OK, perhaps not in the way you might think. Favre, to judge by his press conference, is still courteous and polite (Bonds rarely was) and he still seems to care an awful lot about what people think (Bonds never did).

That said, only a man with an ego the size of The Home Run King* could think that waltzing into training camp late to become the main man on a squad that entertains Super Bowl hopes would go over smoothly.

Truth of the matter, Favre just gave his new Vikings teammates a lesson in how to be Bonds without actually being him.

Abide by your own set of rules (check). Tick off guys who are fighting the same struggle you are (check). Be completely clueless about it (check).

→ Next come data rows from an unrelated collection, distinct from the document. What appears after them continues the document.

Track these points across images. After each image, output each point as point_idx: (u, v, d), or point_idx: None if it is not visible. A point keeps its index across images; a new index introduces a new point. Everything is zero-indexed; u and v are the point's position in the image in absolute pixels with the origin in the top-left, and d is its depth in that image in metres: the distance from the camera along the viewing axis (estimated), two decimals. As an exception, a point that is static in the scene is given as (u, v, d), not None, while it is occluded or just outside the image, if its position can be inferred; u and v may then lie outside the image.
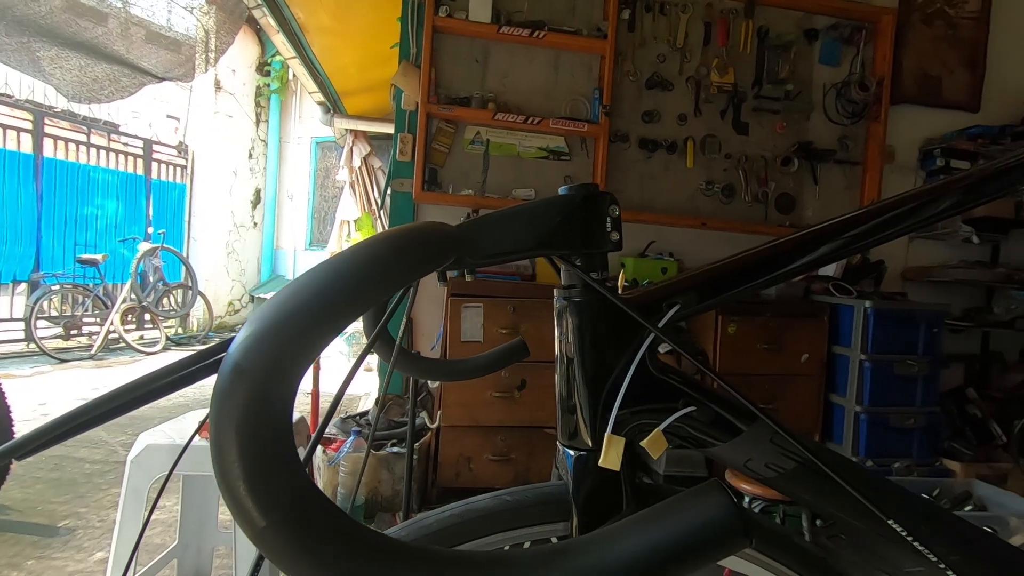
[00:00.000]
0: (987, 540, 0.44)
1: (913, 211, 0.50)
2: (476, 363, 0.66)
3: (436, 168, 2.50)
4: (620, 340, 0.44)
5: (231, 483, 0.19)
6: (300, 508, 0.20)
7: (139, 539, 0.51)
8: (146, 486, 1.28)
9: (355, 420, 2.31)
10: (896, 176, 2.73)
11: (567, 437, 0.45)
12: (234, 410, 0.19)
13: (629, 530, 0.22)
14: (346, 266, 0.20)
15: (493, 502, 0.44)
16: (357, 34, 3.54)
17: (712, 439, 0.45)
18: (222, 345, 0.32)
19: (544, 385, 2.13)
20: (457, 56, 2.50)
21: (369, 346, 0.44)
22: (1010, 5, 2.79)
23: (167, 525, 1.90)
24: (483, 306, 2.10)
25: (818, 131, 2.70)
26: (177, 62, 4.81)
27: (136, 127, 5.78)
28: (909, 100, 2.74)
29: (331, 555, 0.20)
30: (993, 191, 0.51)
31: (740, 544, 0.21)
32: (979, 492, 2.03)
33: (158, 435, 1.35)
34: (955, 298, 2.74)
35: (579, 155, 2.58)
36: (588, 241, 0.43)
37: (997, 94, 2.81)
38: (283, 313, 0.20)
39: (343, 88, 4.68)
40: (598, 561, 0.21)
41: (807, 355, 2.29)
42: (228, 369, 0.19)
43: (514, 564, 0.21)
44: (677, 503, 0.22)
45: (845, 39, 2.68)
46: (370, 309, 0.19)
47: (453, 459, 2.11)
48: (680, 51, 2.59)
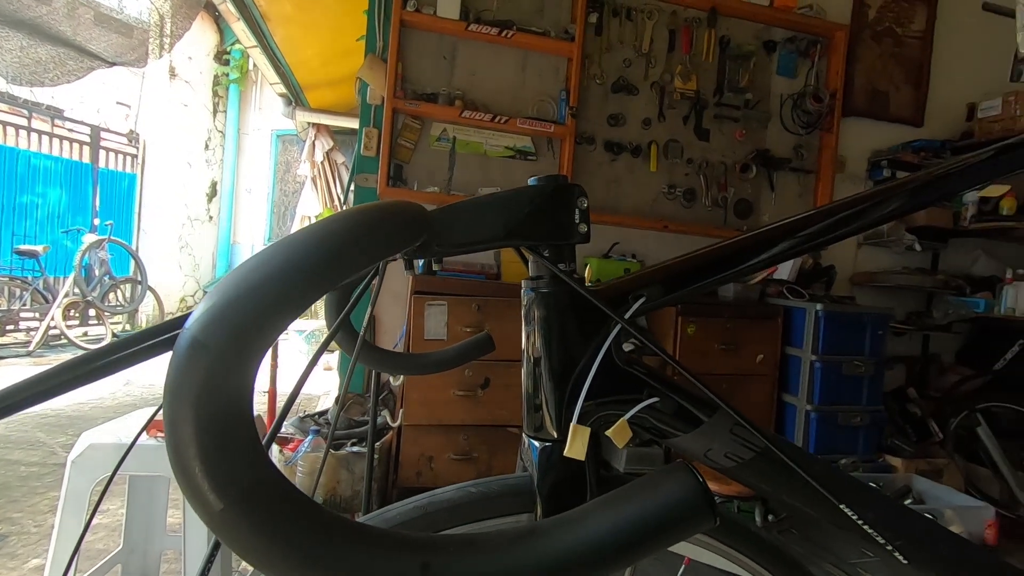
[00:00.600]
0: (929, 527, 0.46)
1: (860, 213, 0.52)
2: (441, 357, 0.65)
3: (402, 164, 2.47)
4: (587, 331, 0.44)
5: (186, 463, 0.18)
6: (260, 490, 0.19)
7: (79, 542, 0.48)
8: (88, 488, 1.22)
9: (314, 419, 2.26)
10: (847, 185, 2.86)
11: (532, 428, 0.45)
12: (191, 386, 0.18)
13: (598, 510, 0.22)
14: (314, 239, 0.19)
15: (458, 493, 0.44)
16: (321, 25, 3.46)
17: (674, 430, 0.46)
18: (178, 320, 0.30)
19: (508, 384, 2.13)
20: (425, 52, 2.48)
21: (332, 335, 0.43)
22: (951, 27, 2.96)
23: (111, 529, 1.81)
24: (447, 304, 2.08)
25: (775, 140, 2.80)
26: (129, 46, 4.59)
27: (83, 113, 5.49)
28: (859, 113, 2.87)
29: (293, 539, 0.19)
30: (930, 197, 0.55)
31: (707, 523, 0.21)
32: (918, 486, 2.14)
33: (102, 434, 1.28)
34: (899, 302, 2.88)
35: (545, 156, 2.59)
36: (556, 232, 0.43)
37: (939, 110, 2.97)
38: (246, 286, 0.19)
39: (306, 80, 4.57)
40: (568, 540, 0.21)
41: (762, 355, 2.36)
42: (185, 344, 0.18)
43: (483, 545, 0.21)
44: (646, 483, 0.22)
45: (801, 52, 2.79)
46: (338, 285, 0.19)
47: (414, 458, 2.09)
48: (645, 57, 2.64)
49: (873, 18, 2.89)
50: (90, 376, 0.28)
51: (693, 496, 0.22)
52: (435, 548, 0.20)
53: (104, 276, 5.15)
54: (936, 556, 0.40)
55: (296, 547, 0.19)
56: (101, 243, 5.09)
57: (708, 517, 0.22)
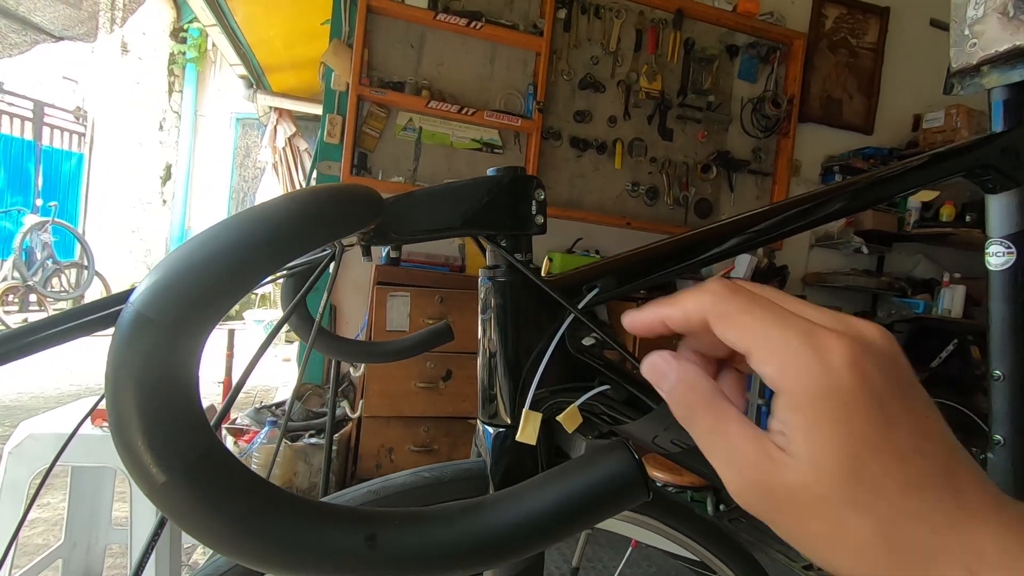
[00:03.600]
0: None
1: (806, 211, 0.55)
2: (399, 345, 0.65)
3: (366, 152, 2.44)
4: (541, 320, 0.45)
5: (128, 438, 0.18)
6: (204, 463, 0.19)
7: (15, 534, 0.47)
8: (27, 479, 1.16)
9: (270, 410, 2.21)
10: (801, 188, 2.97)
11: (487, 415, 0.45)
12: (134, 360, 0.18)
13: (541, 484, 0.23)
14: (265, 215, 0.19)
15: (411, 478, 0.44)
16: (284, 6, 3.36)
17: (624, 416, 0.47)
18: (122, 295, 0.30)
19: (471, 376, 2.13)
20: (392, 39, 2.44)
21: (284, 318, 0.43)
22: (901, 41, 3.10)
23: (51, 524, 1.74)
24: (410, 295, 2.07)
25: (735, 142, 2.88)
26: (78, 19, 4.37)
27: (25, 86, 5.18)
28: (814, 119, 2.98)
29: (237, 512, 0.19)
30: (870, 198, 0.58)
31: (641, 495, 0.23)
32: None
33: (42, 423, 1.22)
34: (847, 302, 3.02)
35: (512, 149, 2.60)
36: (513, 223, 0.44)
37: (888, 120, 3.11)
38: (193, 261, 0.19)
39: (267, 63, 4.43)
40: (511, 512, 0.22)
41: (717, 351, 2.44)
42: (129, 318, 0.18)
43: (429, 518, 0.21)
44: (585, 459, 0.23)
45: (762, 58, 2.87)
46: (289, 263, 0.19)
47: (374, 450, 2.08)
48: (613, 55, 2.67)
49: (829, 28, 3.00)
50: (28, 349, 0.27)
51: (629, 470, 0.23)
52: (381, 520, 0.21)
53: (47, 260, 4.89)
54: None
55: (240, 520, 0.19)
56: (44, 225, 4.83)
57: (642, 490, 0.23)
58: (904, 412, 0.20)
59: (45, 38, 4.15)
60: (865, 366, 0.20)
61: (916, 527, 0.18)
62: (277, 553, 0.20)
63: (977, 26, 0.53)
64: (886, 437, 0.19)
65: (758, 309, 0.21)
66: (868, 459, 0.19)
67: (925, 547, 0.18)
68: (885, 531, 0.19)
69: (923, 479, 0.19)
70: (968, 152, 0.58)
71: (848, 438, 0.19)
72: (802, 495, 0.20)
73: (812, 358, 0.20)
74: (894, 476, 0.19)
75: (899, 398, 0.20)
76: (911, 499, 0.19)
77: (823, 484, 0.19)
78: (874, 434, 0.19)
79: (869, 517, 0.19)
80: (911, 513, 0.18)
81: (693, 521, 0.53)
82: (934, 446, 0.19)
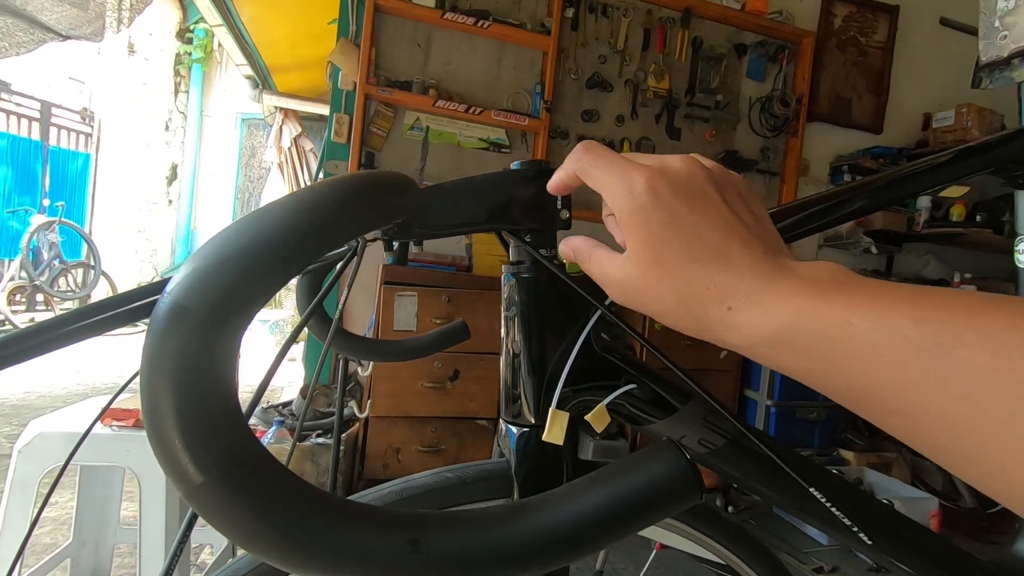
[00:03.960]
0: (887, 511, 0.48)
1: (829, 209, 0.55)
2: (415, 344, 0.64)
3: (373, 152, 2.43)
4: (567, 318, 0.44)
5: (164, 436, 0.17)
6: (243, 463, 0.18)
7: (28, 534, 0.46)
8: (36, 479, 1.16)
9: (277, 410, 2.21)
10: (810, 188, 2.95)
11: (511, 414, 0.44)
12: (171, 353, 0.17)
13: (588, 486, 0.22)
14: (305, 203, 0.18)
15: (434, 478, 0.44)
16: (291, 6, 3.36)
17: (650, 416, 0.46)
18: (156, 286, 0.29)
19: (477, 376, 2.12)
20: (399, 38, 2.44)
21: (307, 317, 0.42)
22: (911, 39, 3.08)
23: (59, 523, 1.74)
24: (417, 295, 2.06)
25: (743, 141, 2.86)
26: (84, 19, 4.37)
27: (32, 87, 5.20)
28: (823, 119, 2.96)
29: (277, 514, 0.18)
30: (895, 195, 0.57)
31: (694, 498, 0.22)
32: (869, 478, 2.23)
33: (51, 422, 1.22)
34: (855, 303, 2.99)
35: (519, 149, 2.59)
36: (538, 218, 0.43)
37: (897, 119, 3.09)
38: (231, 250, 0.18)
39: (273, 63, 4.44)
40: (558, 515, 0.21)
41: (725, 352, 2.42)
42: (165, 309, 0.17)
43: (472, 521, 0.21)
44: (634, 460, 0.22)
45: (770, 56, 2.86)
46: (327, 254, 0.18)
47: (381, 450, 2.07)
48: (620, 54, 2.66)
49: (839, 27, 2.98)
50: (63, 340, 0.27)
51: (681, 472, 0.22)
52: (424, 523, 0.20)
53: (54, 260, 4.91)
54: (897, 537, 0.42)
55: (280, 522, 0.18)
56: (51, 225, 4.85)
57: (695, 492, 0.22)
58: (689, 212, 0.27)
59: (52, 37, 4.15)
60: (657, 186, 0.28)
61: (696, 286, 0.26)
62: (318, 556, 0.19)
63: (1008, 18, 0.52)
64: (673, 232, 0.27)
65: (601, 161, 0.30)
66: (662, 248, 0.27)
67: (702, 298, 0.26)
68: (677, 293, 0.27)
69: (701, 255, 0.27)
70: (998, 146, 0.57)
71: (648, 237, 0.27)
72: (637, 282, 0.28)
73: (624, 188, 0.28)
74: (681, 256, 0.27)
75: (686, 203, 0.27)
76: (692, 269, 0.27)
77: (640, 271, 0.28)
78: (664, 231, 0.27)
79: (666, 285, 0.27)
80: (693, 279, 0.26)
81: (718, 523, 0.51)
82: (713, 231, 0.27)
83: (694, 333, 0.28)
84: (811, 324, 0.23)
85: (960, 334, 0.19)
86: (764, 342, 0.24)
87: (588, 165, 0.30)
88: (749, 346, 0.25)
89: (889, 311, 0.21)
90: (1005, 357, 0.18)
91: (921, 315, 0.20)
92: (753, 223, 0.28)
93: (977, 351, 0.18)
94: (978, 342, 0.18)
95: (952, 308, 0.20)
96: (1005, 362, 0.17)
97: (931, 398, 0.19)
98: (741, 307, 0.25)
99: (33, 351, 0.26)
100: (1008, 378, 0.17)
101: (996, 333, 0.18)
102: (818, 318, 0.22)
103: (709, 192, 0.28)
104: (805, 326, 0.23)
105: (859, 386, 0.21)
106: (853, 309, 0.22)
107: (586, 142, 0.32)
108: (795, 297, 0.24)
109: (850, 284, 0.24)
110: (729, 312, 0.25)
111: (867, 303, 0.22)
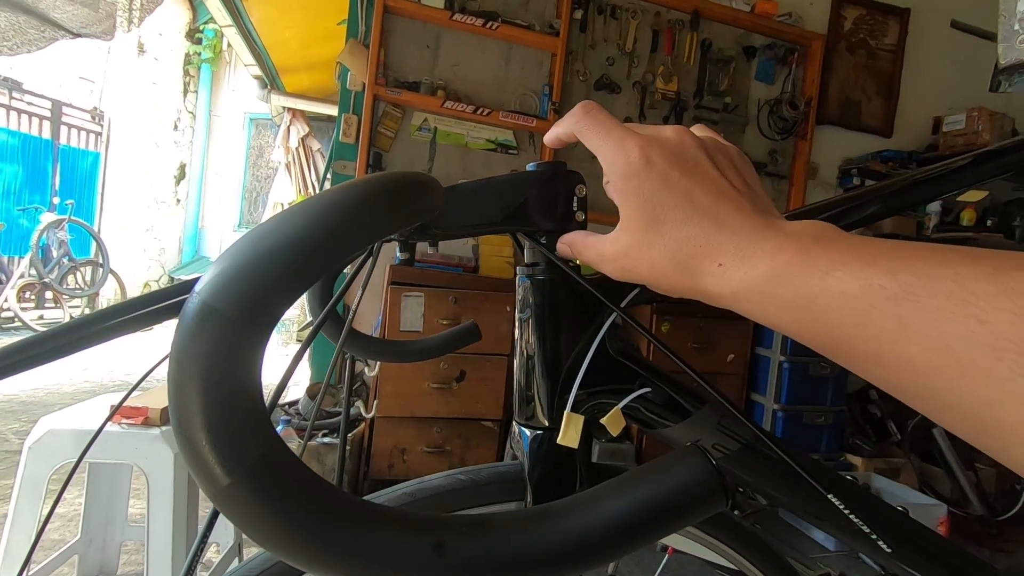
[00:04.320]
0: (902, 518, 0.47)
1: (845, 212, 0.54)
2: (426, 345, 0.64)
3: (381, 152, 2.44)
4: (582, 320, 0.44)
5: (192, 436, 0.17)
6: (269, 465, 0.18)
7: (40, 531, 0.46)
8: (46, 475, 1.17)
9: (283, 409, 2.22)
10: (819, 191, 2.94)
11: (524, 416, 0.44)
12: (200, 354, 0.17)
13: (613, 491, 0.21)
14: (332, 204, 0.18)
15: (447, 480, 0.43)
16: (300, 7, 3.38)
17: (664, 420, 0.46)
18: (185, 285, 0.29)
19: (483, 377, 2.12)
20: (408, 39, 2.44)
21: (324, 318, 0.42)
22: (921, 42, 3.06)
23: (67, 519, 1.75)
24: (424, 296, 2.07)
25: (752, 144, 2.85)
26: (95, 18, 4.40)
27: (43, 86, 5.25)
28: (832, 122, 2.95)
29: (302, 516, 0.18)
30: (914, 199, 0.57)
31: (720, 504, 0.21)
32: (876, 484, 2.22)
33: (61, 420, 1.23)
34: (863, 307, 2.97)
35: (527, 150, 2.59)
36: (554, 219, 0.43)
37: (907, 122, 3.07)
38: (260, 251, 0.18)
39: (282, 64, 4.46)
40: (583, 521, 0.20)
41: (732, 355, 2.41)
42: (194, 308, 0.17)
43: (497, 525, 0.20)
44: (659, 465, 0.22)
45: (779, 59, 2.84)
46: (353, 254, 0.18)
47: (387, 450, 2.07)
48: (629, 56, 2.65)
49: (848, 29, 2.97)
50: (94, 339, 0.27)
51: (707, 477, 0.22)
52: (448, 527, 0.20)
53: (63, 257, 4.95)
54: (914, 545, 0.42)
55: (305, 524, 0.18)
56: (60, 223, 4.89)
57: (721, 498, 0.22)
58: (681, 176, 0.28)
59: (63, 35, 4.18)
60: (650, 154, 0.29)
61: (689, 246, 0.27)
62: (343, 558, 0.19)
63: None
64: (666, 196, 0.28)
65: (598, 126, 0.31)
66: (655, 211, 0.28)
67: (694, 257, 0.27)
68: (671, 252, 0.28)
69: (692, 216, 0.28)
70: (1016, 151, 0.56)
71: (641, 201, 0.29)
72: (631, 249, 0.29)
73: (619, 155, 0.29)
74: (673, 218, 0.28)
75: (677, 169, 0.28)
76: (685, 230, 0.28)
77: (634, 237, 0.29)
78: (656, 195, 0.28)
79: (660, 246, 0.28)
80: (685, 238, 0.28)
81: (731, 528, 0.51)
82: (705, 195, 0.28)
83: (687, 292, 0.29)
84: (794, 277, 0.24)
85: (934, 285, 0.19)
86: (750, 295, 0.26)
87: (585, 128, 0.31)
88: (735, 299, 0.27)
89: (869, 265, 0.22)
90: (975, 305, 0.18)
91: (898, 266, 0.21)
92: (744, 187, 0.29)
93: (949, 300, 0.19)
94: (951, 291, 0.19)
95: (929, 259, 0.20)
96: (975, 310, 0.18)
97: (906, 347, 0.20)
98: (731, 262, 0.26)
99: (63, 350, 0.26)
100: (982, 328, 0.18)
101: (966, 282, 0.19)
102: (801, 271, 0.23)
103: (700, 159, 0.29)
104: (789, 279, 0.24)
105: (840, 335, 0.22)
106: (835, 263, 0.23)
107: (586, 102, 0.32)
108: (781, 252, 0.25)
109: (835, 240, 0.24)
110: (720, 268, 0.26)
111: (849, 257, 0.22)
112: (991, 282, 0.18)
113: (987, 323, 0.18)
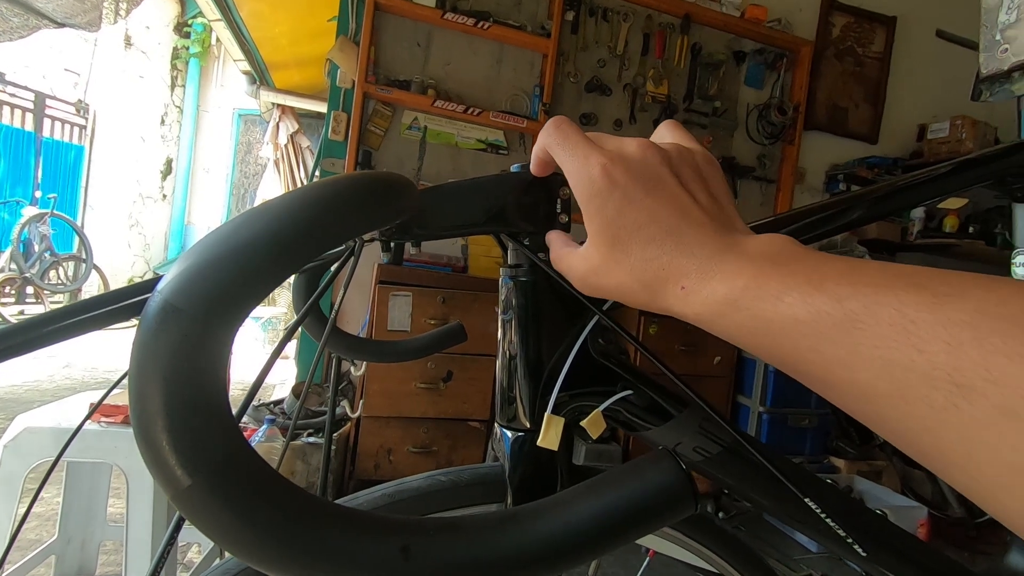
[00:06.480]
0: (880, 522, 0.48)
1: (828, 218, 0.55)
2: (411, 345, 0.64)
3: (370, 151, 2.43)
4: (564, 322, 0.44)
5: (152, 436, 0.17)
6: (231, 466, 0.18)
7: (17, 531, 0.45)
8: (22, 475, 1.15)
9: (268, 408, 2.20)
10: (805, 196, 2.96)
11: (506, 418, 0.44)
12: (161, 353, 0.17)
13: (582, 495, 0.21)
14: (301, 202, 0.18)
15: (427, 481, 0.43)
16: (291, 3, 3.35)
17: (645, 423, 0.46)
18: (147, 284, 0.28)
19: (471, 378, 2.12)
20: (399, 37, 2.43)
21: (302, 316, 0.41)
22: (907, 51, 3.10)
23: (44, 519, 1.72)
24: (412, 295, 2.06)
25: (740, 148, 2.88)
26: (80, 9, 4.33)
27: (27, 78, 5.16)
28: (819, 127, 2.98)
29: (266, 517, 0.18)
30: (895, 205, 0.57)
31: (688, 509, 0.21)
32: (859, 487, 2.24)
33: (38, 417, 1.20)
34: (848, 311, 3.01)
35: (517, 150, 2.58)
36: (538, 221, 0.43)
37: (892, 129, 3.11)
38: (225, 249, 0.17)
39: (272, 59, 4.42)
40: (552, 524, 0.20)
41: (719, 358, 2.43)
42: (156, 308, 0.17)
43: (465, 528, 0.20)
44: (629, 469, 0.22)
45: (769, 64, 2.87)
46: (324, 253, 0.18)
47: (373, 450, 2.06)
48: (620, 58, 2.66)
49: (836, 36, 3.00)
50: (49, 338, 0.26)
51: (677, 482, 0.21)
52: (416, 530, 0.20)
53: (45, 252, 4.86)
54: (890, 549, 0.42)
55: (269, 526, 0.18)
56: (42, 217, 4.81)
57: (690, 503, 0.22)
58: (644, 195, 0.28)
59: (47, 24, 4.10)
60: (613, 172, 0.28)
61: (653, 267, 0.27)
62: (306, 562, 0.18)
63: (1009, 31, 0.52)
64: (629, 216, 0.28)
65: (565, 140, 0.31)
66: (619, 232, 0.28)
67: (658, 279, 0.27)
68: (637, 273, 0.28)
69: (655, 236, 0.27)
70: (998, 159, 0.57)
71: (605, 221, 0.28)
72: (598, 267, 0.30)
73: (583, 173, 0.29)
74: (636, 238, 0.28)
75: (640, 187, 0.28)
76: (648, 250, 0.27)
77: (600, 256, 0.29)
78: (620, 216, 0.28)
79: (625, 266, 0.28)
80: (649, 259, 0.27)
81: (711, 531, 0.51)
82: (668, 214, 0.28)
83: (655, 309, 0.29)
84: (750, 302, 0.24)
85: (879, 312, 0.19)
86: (712, 317, 0.26)
87: (554, 143, 0.31)
88: (699, 320, 0.27)
89: (818, 290, 0.22)
90: (915, 335, 0.18)
91: (846, 292, 0.21)
92: (708, 202, 0.29)
93: (892, 328, 0.19)
94: (893, 320, 0.19)
95: (876, 284, 0.20)
96: (915, 339, 0.18)
97: (855, 373, 0.20)
98: (692, 285, 0.26)
99: (21, 348, 0.26)
100: (920, 357, 0.18)
101: (907, 310, 0.19)
102: (757, 295, 0.24)
103: (664, 175, 0.29)
104: (745, 303, 0.24)
105: (796, 359, 0.23)
106: (787, 287, 0.23)
107: (556, 118, 0.32)
108: (738, 276, 0.25)
109: (789, 261, 0.25)
110: (683, 291, 0.27)
111: (801, 280, 0.23)
112: (930, 310, 0.18)
113: (925, 352, 0.18)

It's been more than a decade since I've covered an NFL training camp or any other football for that matter. But I've been around it at all levels during my life to realize that the early days in heat are as close to emulating combat conditions as you can get in our civilized life. The bonding that goes on is essential to the life of any successful team, and the really great ones form a unity that's hard to describe. Much of this is built when it's 110 degrees, and the body is being pushed in ways it never could have imagined.

Favre simply wants to skip that part of it (most of it anyway), and thanks to the enablers that are professional sports executives, he will.

Tell you this: If I'm any other Viking, I'm annoyed if not angry. If I'm Sage Rosenfels or Tavaris Jackson, Minnesota's other two quarterbacks, I'm thinking about tweaking Favre's bad right shoulder when he's asleep. If I'm John Elway or Dan Marino, I'm wondering why my agent never got me this deal.

Anyway, Favre seems to think that this is much ado about nothing. He told a press gathering that "he'd like to think" that he's proven beyond a doubt that he's a "leader" and a "great teammate." If being a great teammate equates to being manipulative, putting one's self on a pedestal and giving plenty of unnamed teammates a reason to bitch (remember the Jets experience?), then he's succeeded.

But when it comes to inspiring love, Mr. Bonds may have a better shot these days.